First, in our opinion, the disease progression of PPP may be somewhat self-limiting, and there may be a tendency for spontaneous improvement of the disease. The results of a few recent efficacy studies of PPP have shown no significant difference in the efficacy assessment between the drug and placebo groups [2]. Could this help to explain the lack of a significant difference in the primary efficacy endpoint in the present study?

Second, infections play a role in influencing the disease progression of PPP. The occurrence and symptoms of PPP are affected by focal infection. A study of 132 patients with PPP found that skin symptoms acutely worsened after patients developed focal infections [3]. The authors of other studies have reported that tonsil infections and dental infections are more common in focal infections [4], and in most patients, the symptoms of PPP improve after the infections are controlled [5]. In their study, Burden et al. [1] did not specify the presence or absence of acute infections in patients when assessing the primary efficacy endpoint, which may have influenced the results.

Third, we know that smoking affects PPP. In a 51-patient study reported by Putra-Szczepaniak et al., the severity of PPP was higher in patients who were addicted to smoking and who smoked pack-years [6]. Thus, it is known that smoking is a factor that can influence the efficacy of the drug, but Burden et al. [1] did not specify the smoking status of the patients.

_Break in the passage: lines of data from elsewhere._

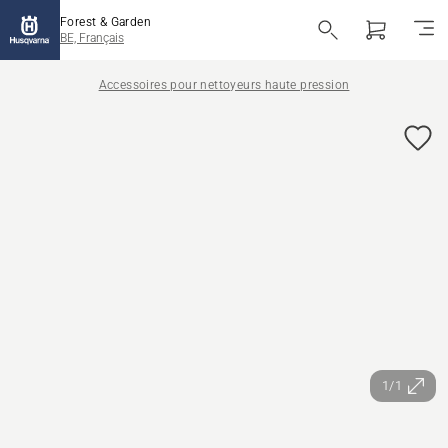
Forest & Garden
BE, Français
Accessoires pour nettoyeurs haute pression
1/1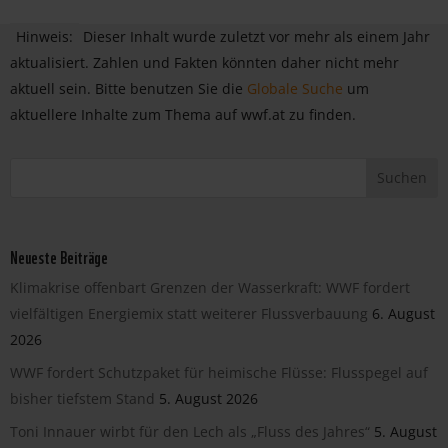
Hinweis:
Dieser Inhalt wurde zuletzt vor mehr als einem Jahr
aktualisiert. Zahlen und Fakten könnten daher nicht mehr
aktuell sein. Bitte benutzen Sie die
Globale Suche
um
aktuellere Inhalte zum Thema auf wwf.at zu finden.
Neueste Beiträge
Klimakrise offenbart Grenzen der Wasserkraft: WWF fordert
vielfältigen Energiemix statt weiterer Flussverbauung
6. August
2026
WWF fordert Schutzpaket für heimische Flüsse: Flusspegel auf
bisher tiefstem Stand
5. August 2026
Toni Innauer wirbt für den Lech als „Fluss des Jahres“
5. August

Finally, Burden et al. [1] mention racial differences in efficacy of drug treatment. The heterogeneity of the clinical features of PPP is dependent on ethnicity and genetics. Mutations in IL36RN underlie the genetics of PPP treatment with spesolimab, and there is significant variation in the incidence of IL36RN mutations in different regions of the world (range: 5%-70%), and a lower incidence of the IL36RN mutation has been observed in patients with PPP [7]. We believe that genetic testing of patients should be prioritized when evaluating the efficacy of spesolimab. Patients with IL36RN mutations should be selected for enrolment or be evaluated in subgroups based on the presence of IL36RN mutations.

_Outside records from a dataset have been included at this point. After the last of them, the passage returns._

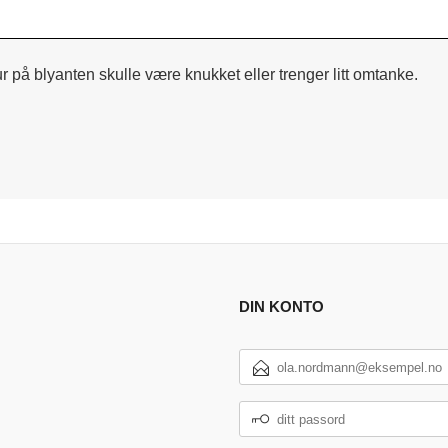
r på blyanten skulle være knukket eller trenger litt omtanke.
DIN KONTO
E-
POSTADRESSE
DITT
PASSORD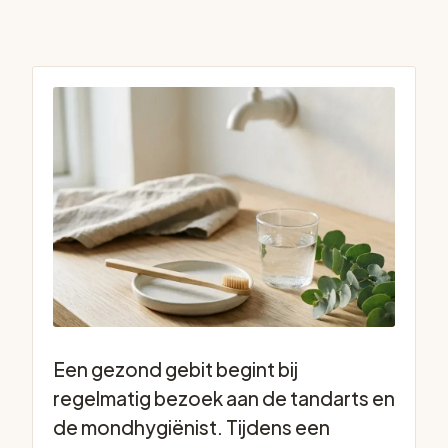
Een gezond gebit begint bij
regelmatig bezoek aan de tandarts en
de mondhygiënist. Tijdens een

We thank the authors for contributing to the evaluation of the efficacy and safety of spesolimab in patients with moderate to severe PPP through a multicenter, randomized, controlled, double-blind study. We believe that the self-limiting nature of PPP, infection, and smoking are all factors that limit this disease and that their influence should be considered in this clinical trial. Selection of appropriate ethnicity or prioritization of genetic testing at the time of patient enrolment may benefit the efficacy evaluation of spesolimab.